* [Aim of the task] Take each line below that has "down" and copy it.

━━━ Task input ━━━

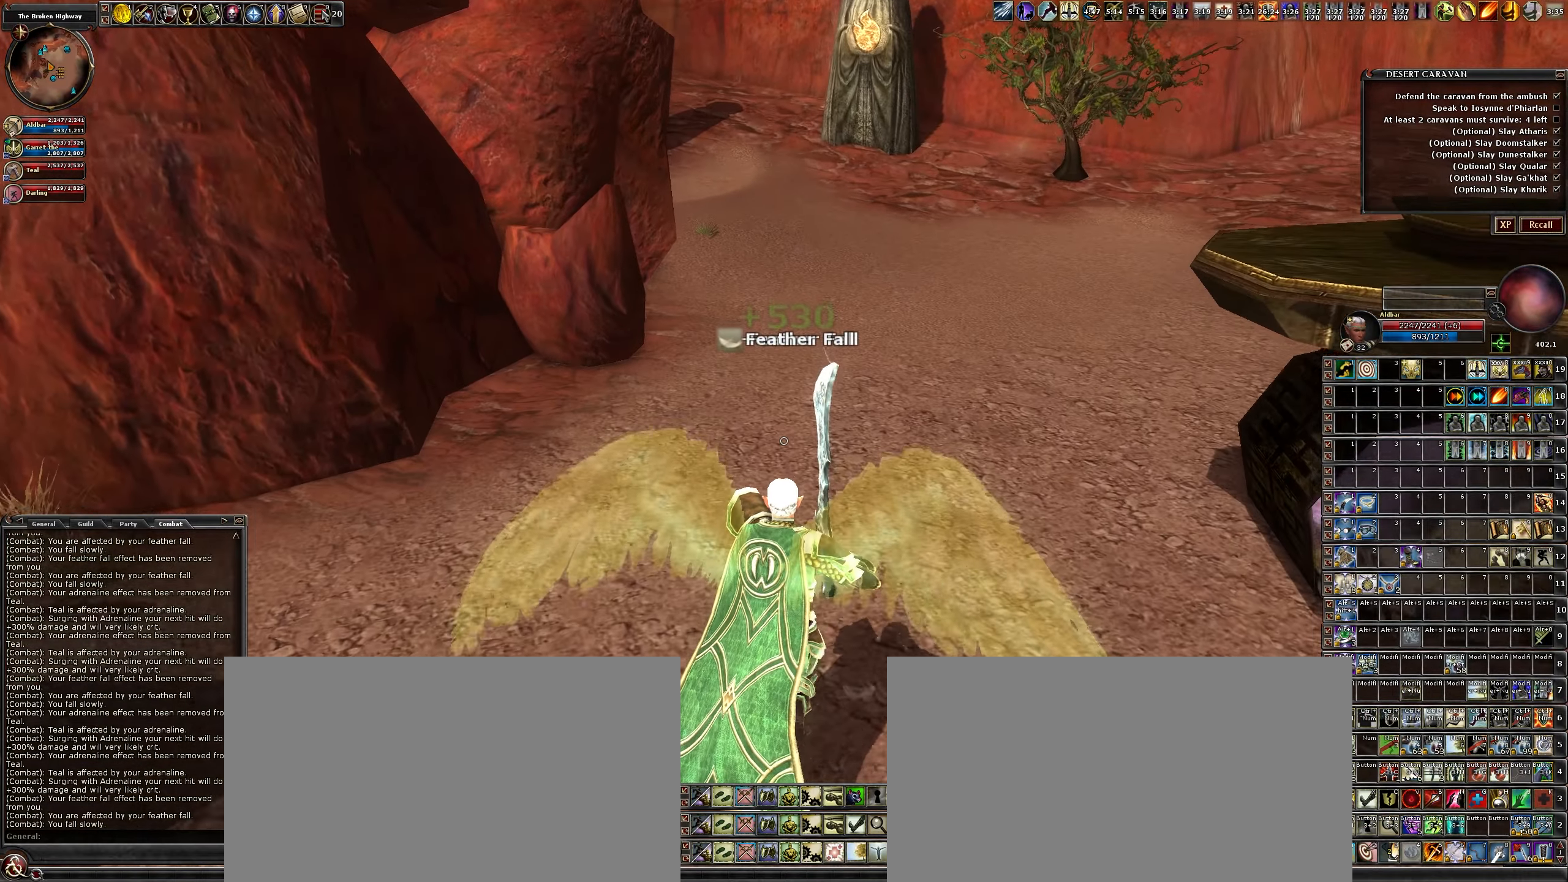
{"keys": ["w"], "mouse": [], "events": [[33, "mouse_wheel", "down"], [133, "mouse_wheel", "up"], [450, "mouse_wheel", "down"], [500, "mouse_wheel", "up"]]}
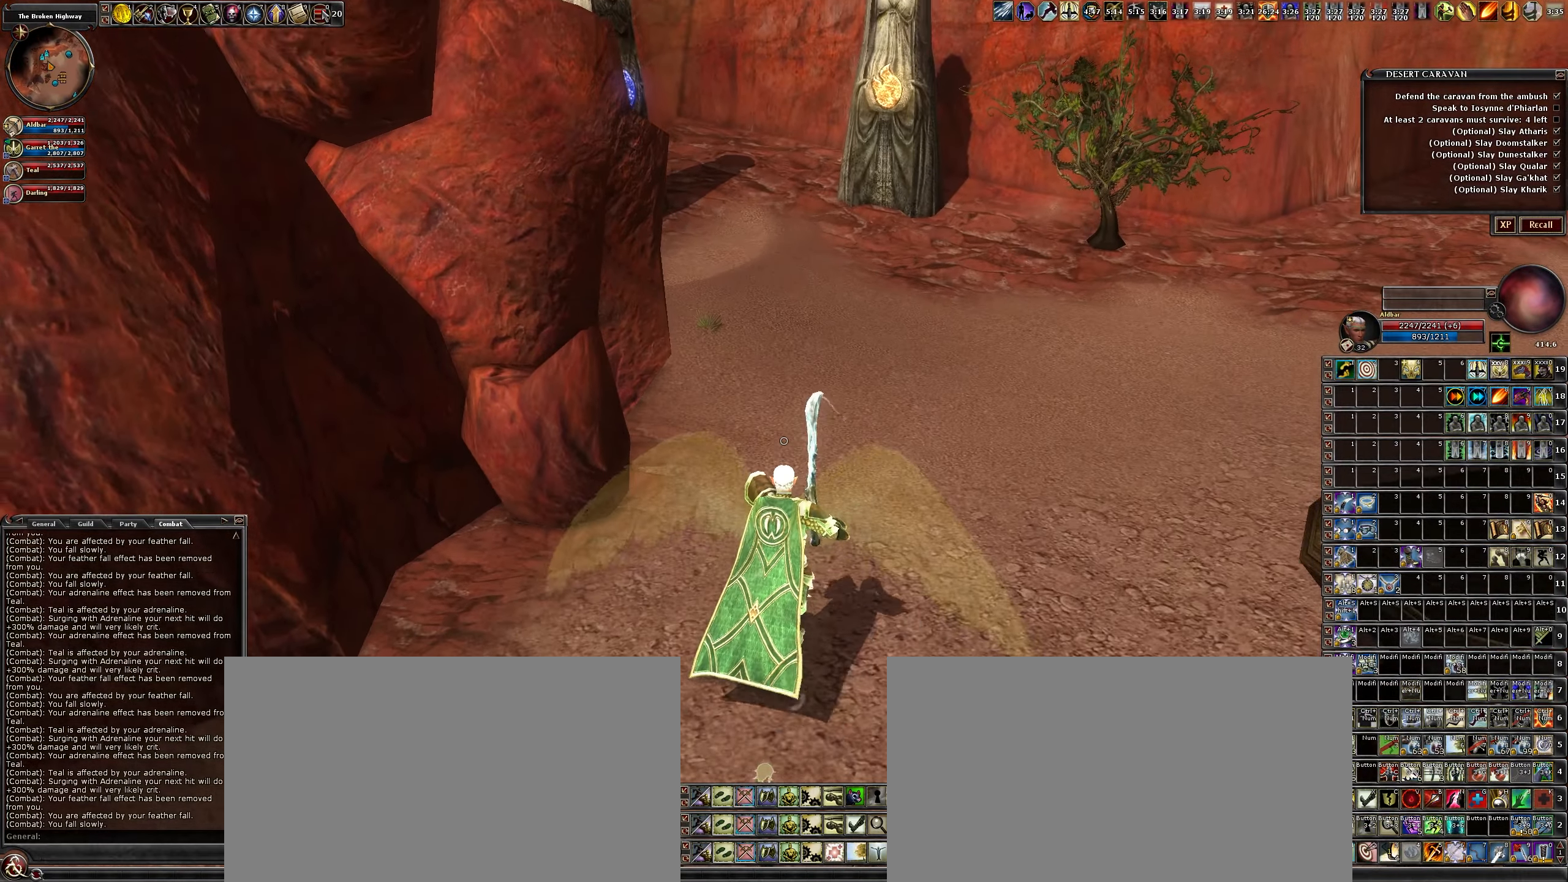
{"keys": ["d", "w"], "mouse": [], "events": [[33, "mouse_wheel", "down"], [100, "mouse_wheel", "up"], [183, "d", "down"]]}
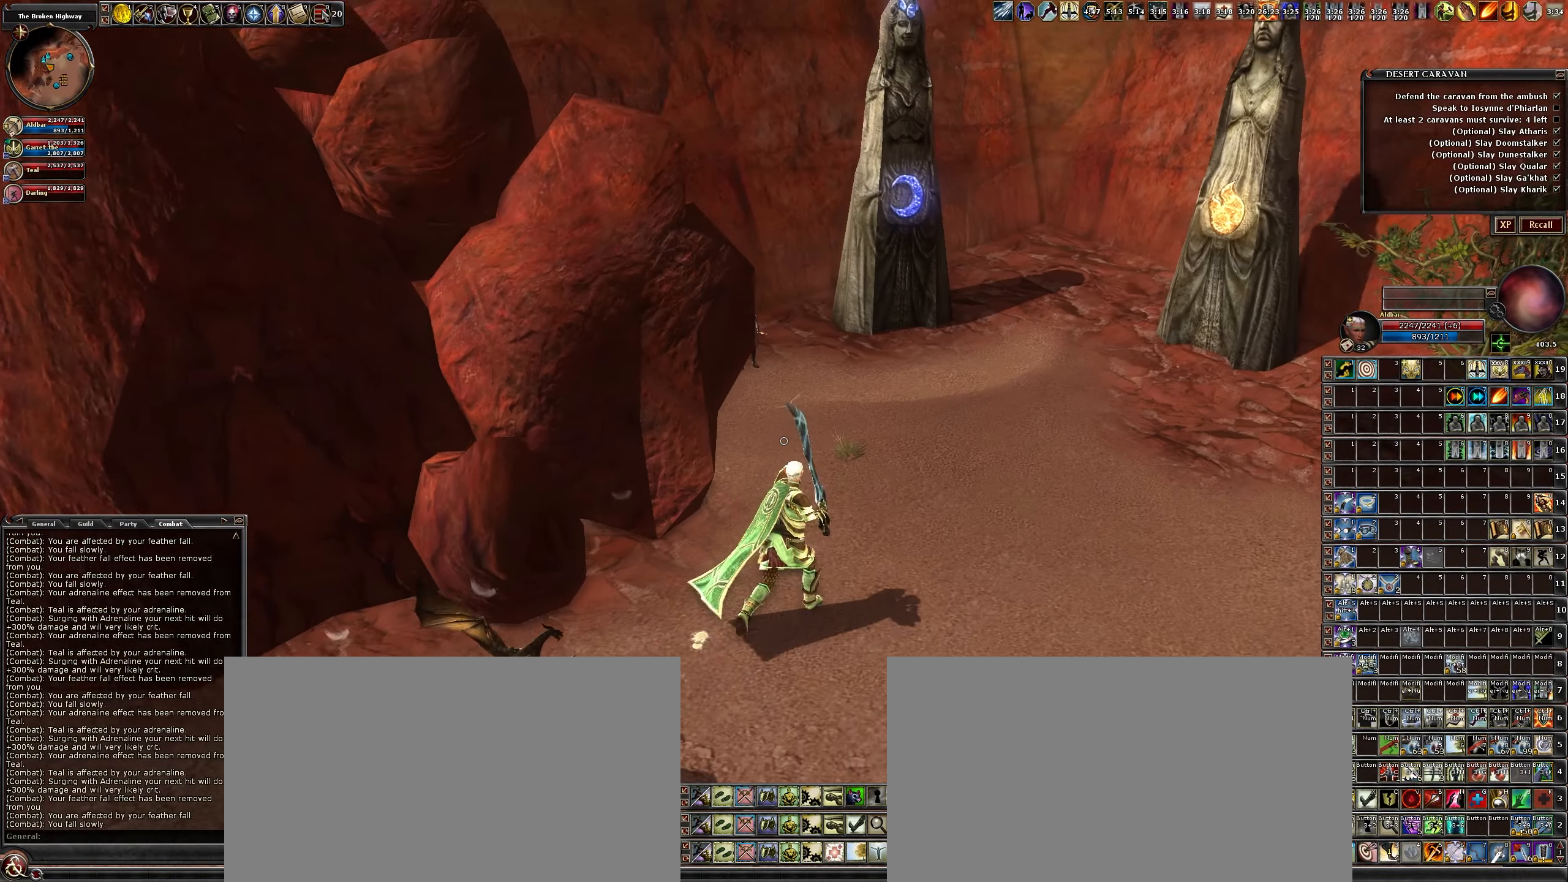
{"keys": ["w"], "mouse": [], "events": [[383, "d", "up"]]}
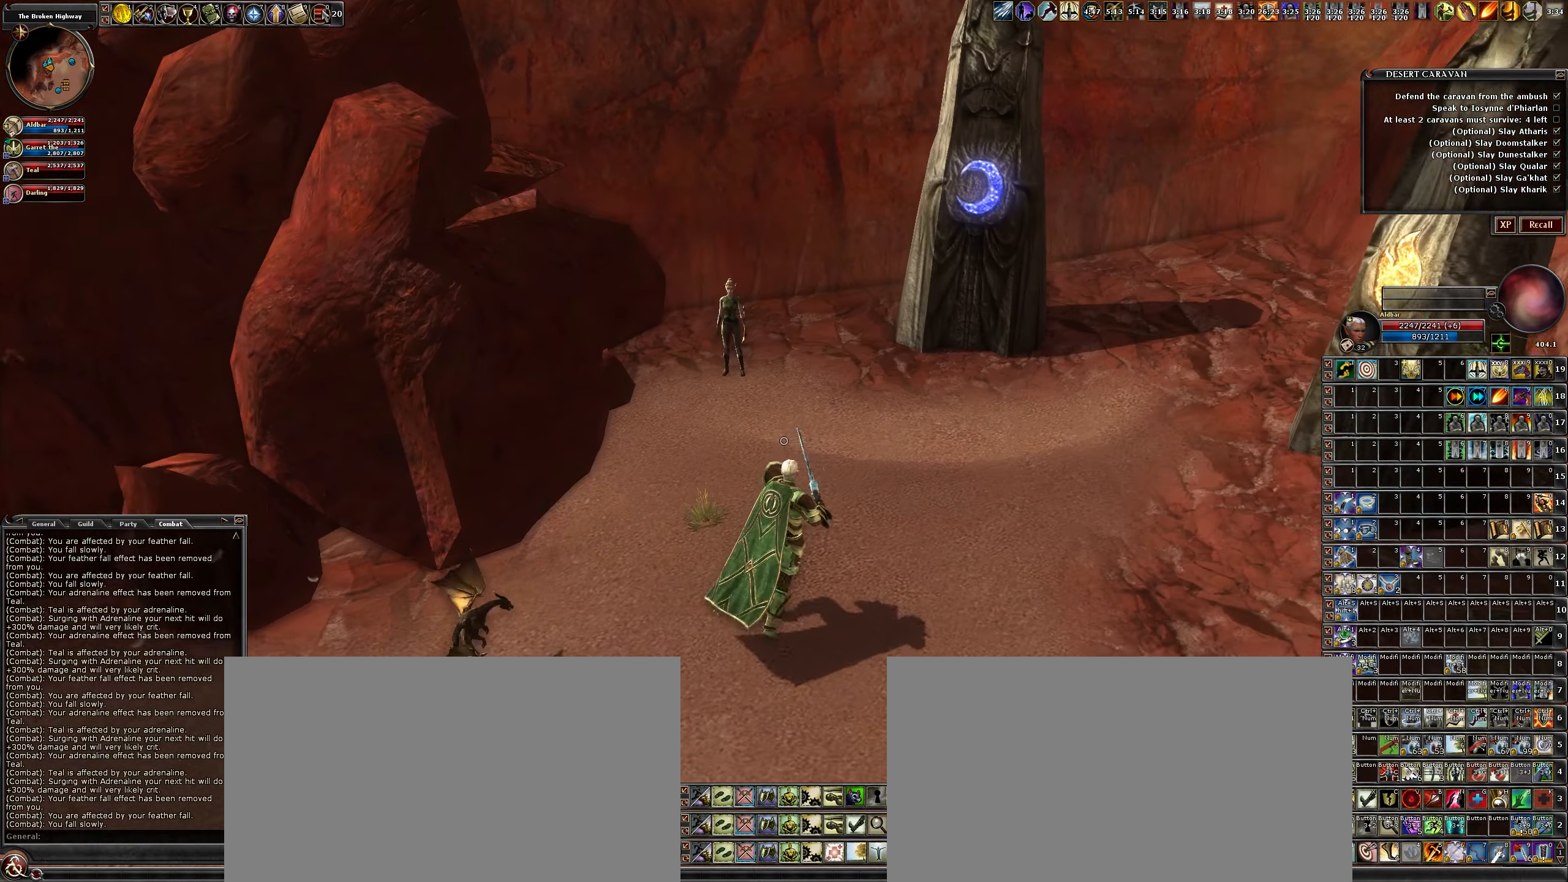
{"keys": ["f"], "mouse": [], "events": [[350, "w", "up"], [500, "f", "down"]]}
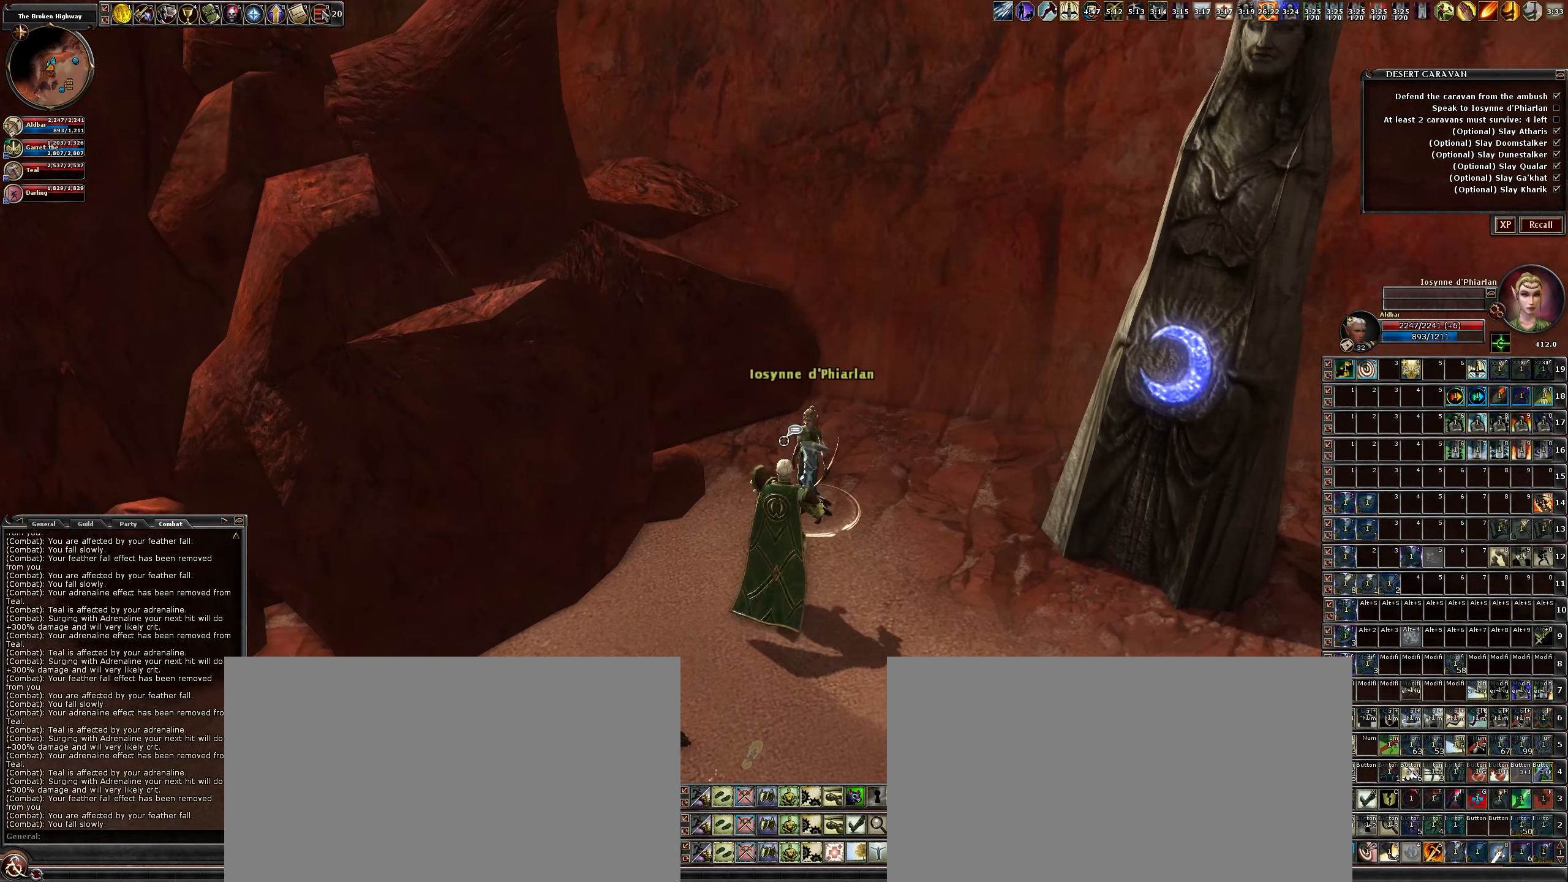
{"keys": [], "mouse": [], "events": [[133, "f", "up"]]}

━━━

* [Solution for this task]
{"keys": ["w"], "mouse": [], "events": [[33, "mouse_wheel", "down"], [133, "mouse_wheel", "up"], [450, "mouse_wheel", "down"], [500, "mouse_wheel", "up"]]}
{"keys": ["d", "w"], "mouse": [], "events": [[33, "mouse_wheel", "down"], [100, "mouse_wheel", "up"], [183, "d", "down"]]}
{"keys": ["f"], "mouse": [], "events": [[350, "w", "up"], [500, "f", "down"]]}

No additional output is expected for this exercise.